Further, Helterbrand has not explained how she calculated that 2,560 pay periods were worked during the April 5, 2009 to April 5, 2010 time period. Plaintiffs allege in the complaint that the three named Plaintiffs' respective employment ended on different dates. (Compl. ¶¶ 17-19.) This variation in employment end dates indicates that not all 138 class members worked the same amount of pay periods; Defendant has not explained how its pay period calculation accounts for this variation. Defendant uses the 2,560 pay period figure in calculating that $249,100 is the amount in controversy under Plaintiffs' sixth claim and that $3,487,400 is the amount of PAGA penalties Plaintiffs' seek. Without more detailed information as to how Helterbrand approximated the number of pay periods, Defendant's calculations based on that figure appears to be speculative. Therefore, Defendant has not provided evidence sufficient to permit using these figures in calculating the total amount in controversy.
Defendant has also failed to provide sufficient evidence in support of the class sizes. See id. at 1001 (stating the problem with Defendant's figures are "only compounded if Defendant is wrong about . . . the class size"). Here, Helterbrand declares there are two relevant subclasses: (1) the 210 employees whose employment ended during the time period April 2007 to April 5, 2009, and (2) the 138 employees who worked for Defendant during the time period April 5, 2009 to April 5, 2010. These figures are supported only by Helterbrand's conclusory averment that she "reviewed [Defendant's] records." However, this evidence is insufficient to "contradict the [P]laintiff[s'] own assessment of damages" under the legal certainty standard. Id. at 999.
Moreover, Defendant uses the 138 employee figure to calculate $484,000 in PAGA civil penalties for Plaintiffs' waiting time penalties claim without explaining why Defendant concludes that 138 employees quit or were discharged during the one-year time period from April 5, 2009 to April 5, 2010. Although Helterbrand declares that 210 employees quit or were discharged within the three-year statute of limitations period for the waiting time penalties claim, Defendant has not provided evidence showing that 138 employees quit or were discharged within the one-year statute of limitations for PAGA civil penalties. Therefore, Defendant has not provided evidence sufficient to permit using this portion of the PAGA civil penalties in calculating the total amount in controversy.

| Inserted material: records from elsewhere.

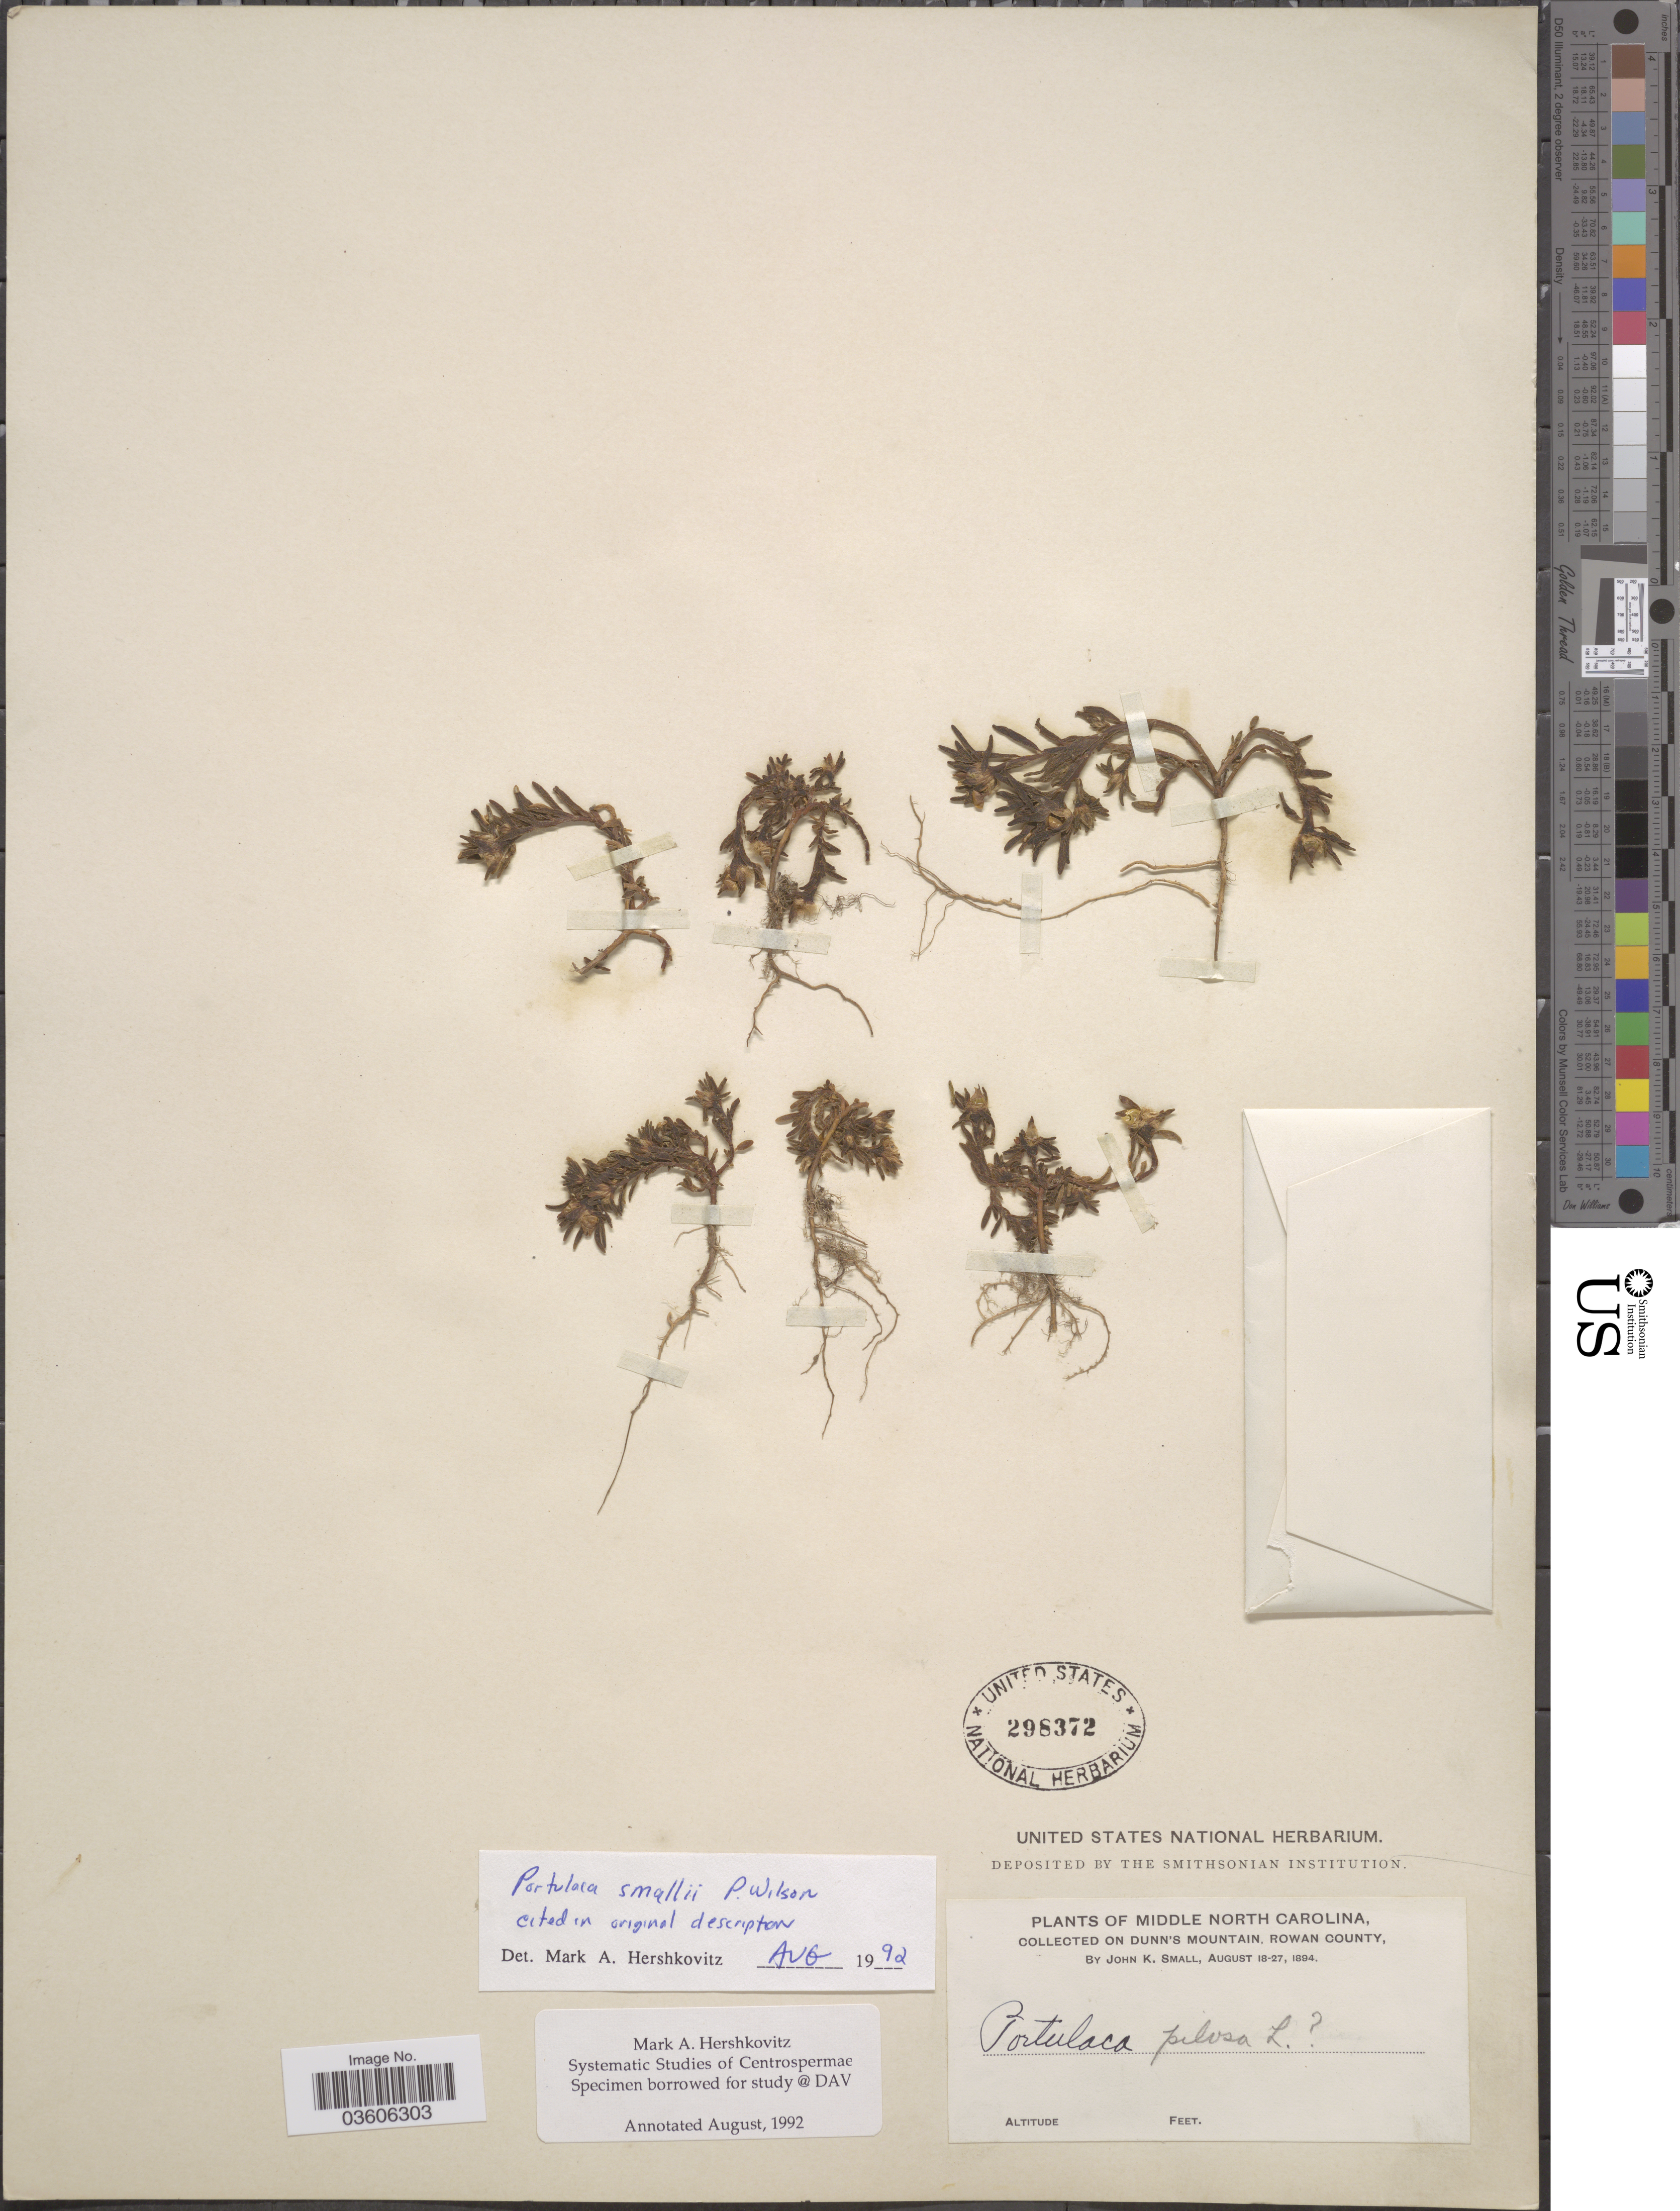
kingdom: Plantae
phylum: Tracheophyta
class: Magnoliopsida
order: Caryophyllales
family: Portulacaceae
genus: Portulaca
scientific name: Portulaca smallii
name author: P. Wilson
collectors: J. K. Small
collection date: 1894-08-18/1894-08-27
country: United States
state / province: North Carolina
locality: Middle North Carolina. On Dunn's Mountain, Rowan County.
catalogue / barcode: US 298372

Lastly, Defendant estimates it will recover twenty percent of the "total penalties" in attorneys' fees, which Defendant estimates will be $870,943. Defendant provides the declaration of its counsel, Cary G. Palmer, to establish that twenty percent of total penalties is an appropriate and reasonable attorney fee award in this case. (Palmer Decl. ¶ 8.) However, Defendant's attorneys' fees calculation is problematic because the total penalty figure used to calculate it has not been shown to be based on evidence sufficient to satisfy the legal certainty standard. (Notice of Removal 7:8-12.) Since Defendant has not met its burden of "prov[ing] with legal certainty that CAFA's jurisdictional amount is met," Plaintiffs' remand motion is granted. Lowdermilk, 479 F.3d at 1000. Therefore, this case is remanded to Superior Court of California, County of Sacramento from which it was removed.